Work instruction → Put the lines into a numbered list, beginning at the line that has "Reading left to" and stopping after the last line. Leave out blank lines and pictures.
──────
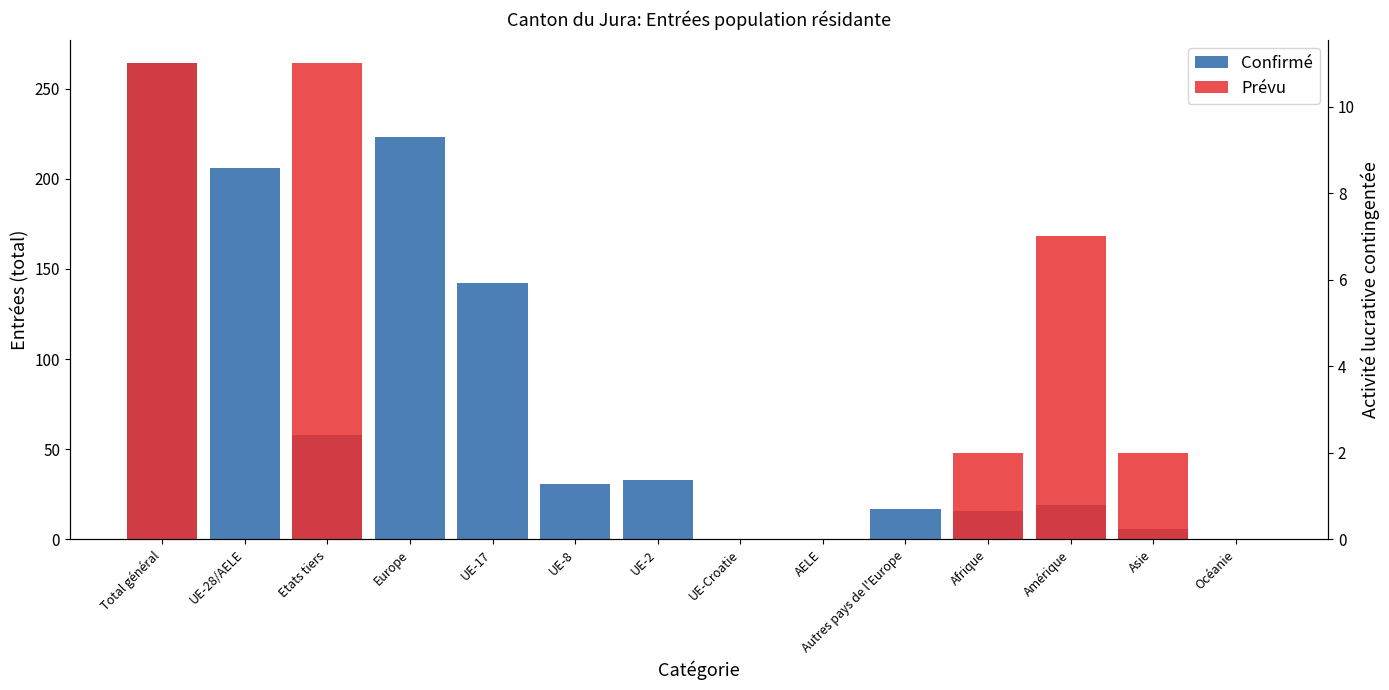

What position from the right is Océanie?

1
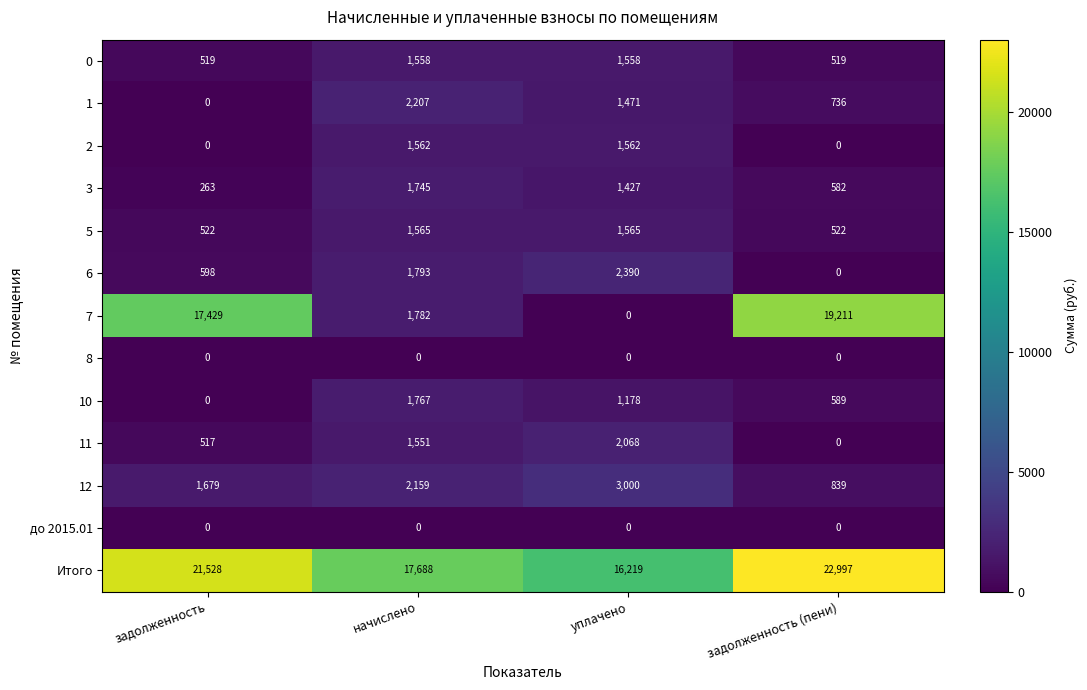

Rank the categories by 7 value from lowest to highest.

уплачено, начислено, задолженность, задолженность (пени)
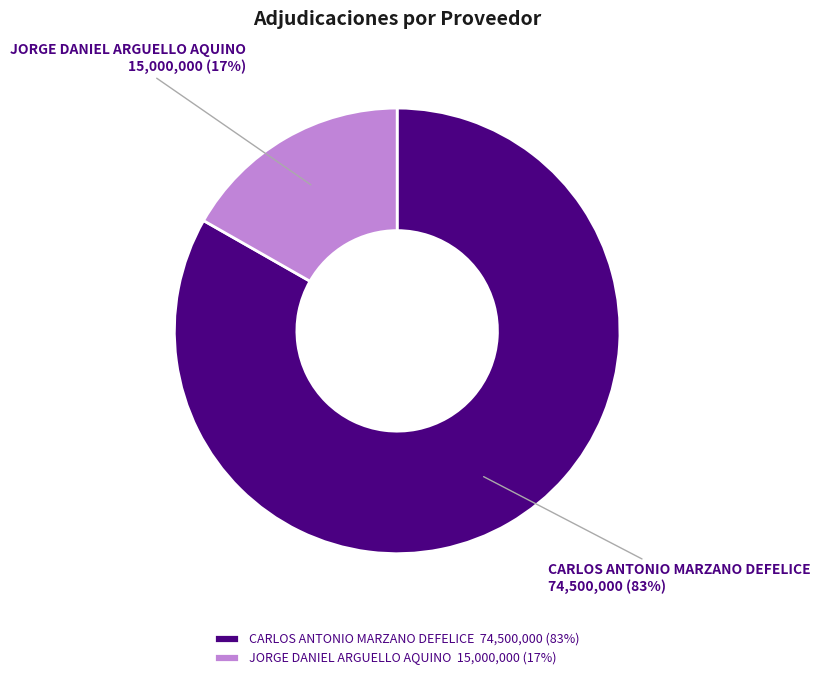

How many slices are in this pie chart?

2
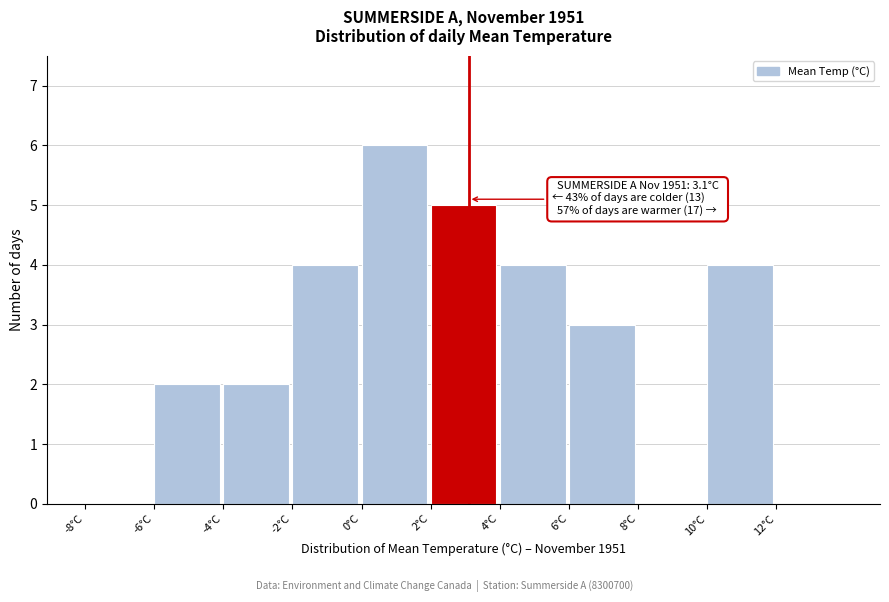

Which range on the x-axis has the tallest bar?

0 to 2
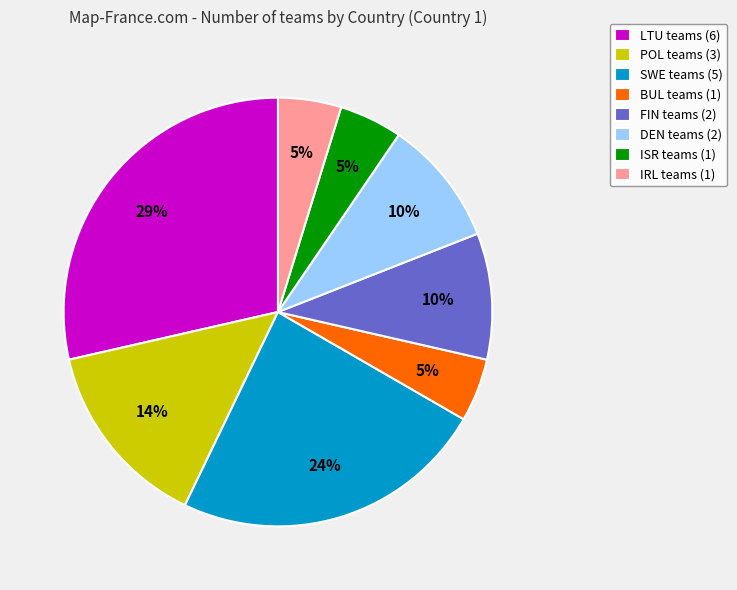

Does any single category account for the majority?

No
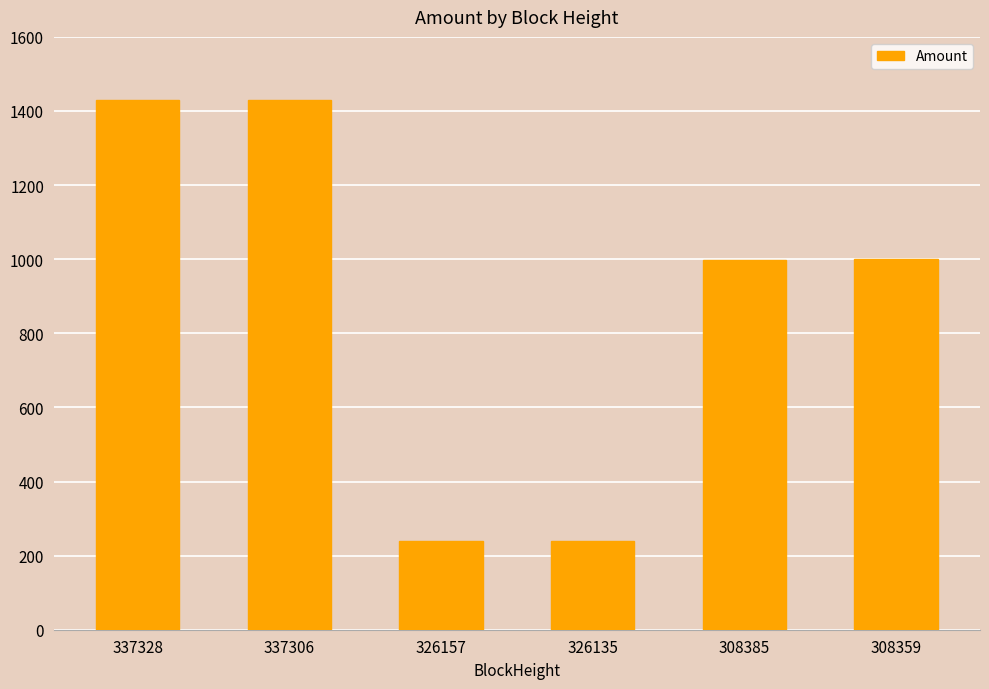

The chart shows a value of 2482.6 at 337306. True or false?

False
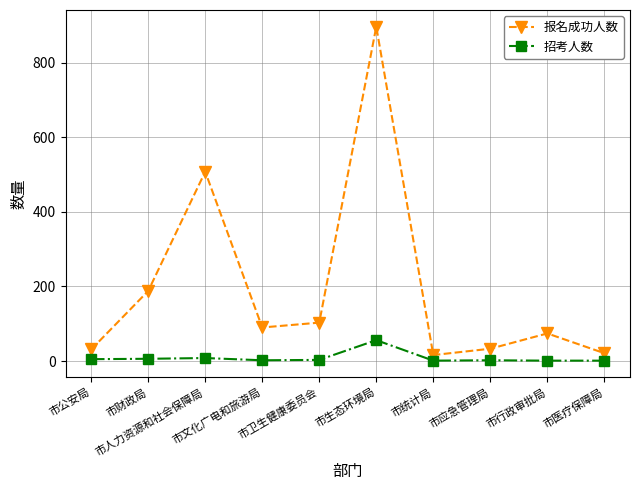

In 报名成功人数, how many points are lower than both neighbors (excluding endpoints)?

2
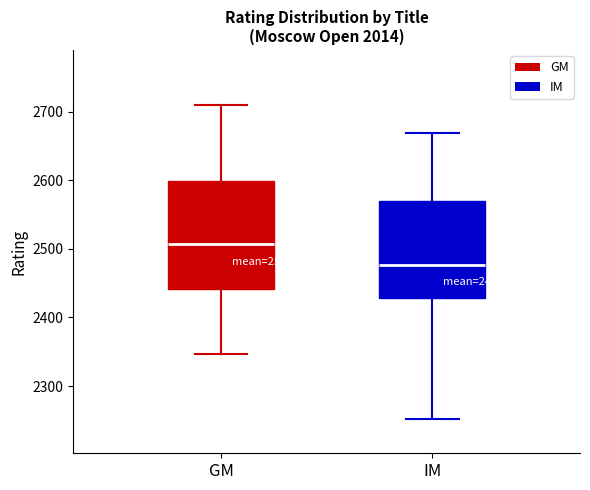

Comparing the boxes themselves (not the whiskers), which one is the tallest?

GM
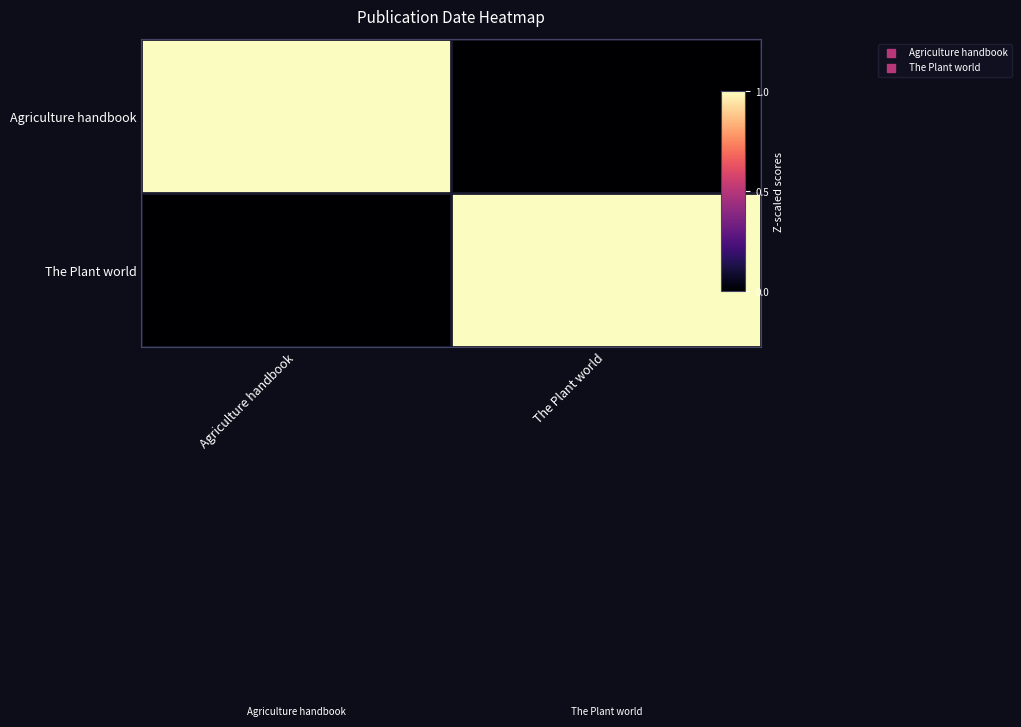

Reading left to right, what are all the values shown in this chart?

Agriculture handbook: Agriculture handbook=1	The Plant world=0
The Plant world: Agriculture handbook=0	The Plant world=1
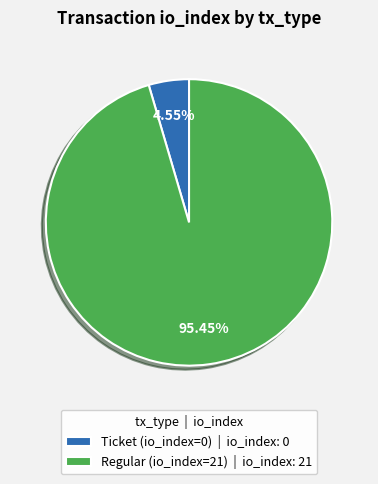

What is the majority slice?

Regular (io_index=21)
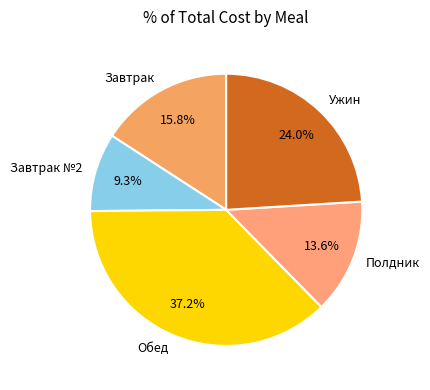

What is the smallest slice in the pie chart?

Завтрак №2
──────
Solution for this problem →
1. Reading left to right, what are all the values shown in this chart?
2. Agriculture handbook: Agriculture handbook=1	The Plant world=0
3. The Plant world: Agriculture handbook=0	The Plant world=1
4. What is the majority slice?
5. Regular (io_index=21)
6. What is the smallest slice in the pie chart?
7. Завтрак №2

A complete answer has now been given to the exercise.